Most resource state is a bag of fields. Sometimes what you actually care about is how things connect: this ticker depends on that supplier, this person works at that company, this macro factor drives that sector. An edge is a typed link from one thing to another, and the edge graph lets you store those links and walk them.

Edges are opt-in. A resource that doesn't declare them behaves exactly as before. When you do declare them, the framework keeps an edges array inside the resource's own state (no new storage key, no separate database) and hands you an .edges API on the resource reference for adding and traversing them.

Turning it on

Pass edges to defineResource. true uses defaults; an object lets you set a relation vocabulary and a size cap.

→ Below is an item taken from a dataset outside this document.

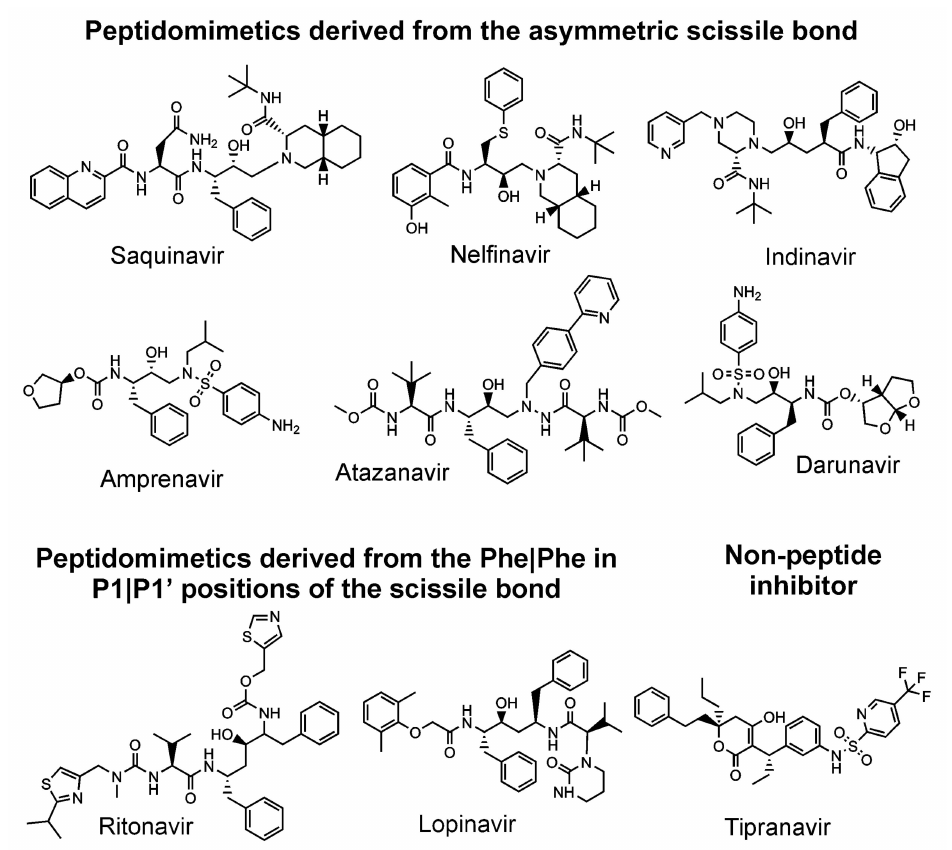
Figure 3. FDA-approved inhibitors of the HIV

import { defineResource } from "@flow-state-dev/core";
import { z } from "zod";

const research = defineResource({
ref: "research",
scope: "user",
stateSchema: z.object({ notes: z.array(z.string()).default([]) }),
default: { notes: [] },
writable: true,
edges: true, // or: { vocabulary: ["drives", "depends_on"], maxEdges: 500 }
});

The framework adds an edges: Edge[] field to the resource's state for you. You don't declare it in stateSchema.

The edge shape

An edge is directed (it goes from one node to another) and typed (the type names the relationship, written in active voice like drives or works_at). A node is just a string id. For links that point at another resource, the convention is "namespace:key" — the nodeRef("ticker", "NVDA") helper builds one and parseNodeRef splits it back.

FieldMeaning
idStable id, assigned on add.
from / toThe two node ids the edge connects.
typeThe relationship, active voice.
confidenceHow sure we are, [0, 1]. Defaults to 1.
validFrom / validUntilWhen the edge was true. validUntil: null means still true.
sourceProvenance ids (where the edge came from).

Adding and traversing

The .edges API lives on the resource reference. Reads are synchronous over the in-state array; writes go through the resource's normal state persistence.

const ref = ctx.resources.research;

await ref.edges.add({ from: "ticker:nvda", to: "ticker:tsmc", type: "depends_on" });
await ref.edges.add({ from: "ticker:tsmc", to: "country:taiwan", type: "located_in" });

// Everything within 2 hops of NVDA:
const around = ref.edges.egoGraph("ticker:nvda", { depth: 2 });

// The chain connecting two nodes (null if there isn't one):
const path = ref.edges.shortestPath("ticker:nvda", "country:taiwan");
// → [nvda depends_on tsmc, tsmc located_in taiwan]

The full API: add, supersede, remove, all, neighbors, egoGraph, shortestPath, and pruneDangling (drop edges whose endpoints no longer exist). Traversals take { depth, direction, relationTypes, at } and are depth-bounded and cycle-safe, so a graph with loops won't run away.

Edges that change over time

Facts go stale. Someone leaves a company; a supplier relationship ends. Rather than delete the old edge, supersede stamps it with a validUntil and you add the new one. The old edge stays on record, so you can still ask what was true at a past moment.

await ref.edges.supersede(oldEdgeId);           // closes it as of now
await ref.edges.add({ from: "alice", to: "acme-2", type: "works_at" });

ref.edges.all({ at: new Date().toISOString() }); // only currently-valid edges

When to reach for this

Edges earn their place when the question is about connections: "what links X to Y", "what's near X", multi-hop paths. They are stored in memory and walked with plain breadth-first traversal, which is fast for hundreds or low thousands of edges per resource. This is not a graph database. If you need millions of edges or query-planner-grade path matching, push the data into a real store; the edge graph is for the relational structure that rides alongside ordinary resource state.

The first framework consumer of this primitive is memory relations, which extracts typed edges between the people, companies, and topics an agent learns about.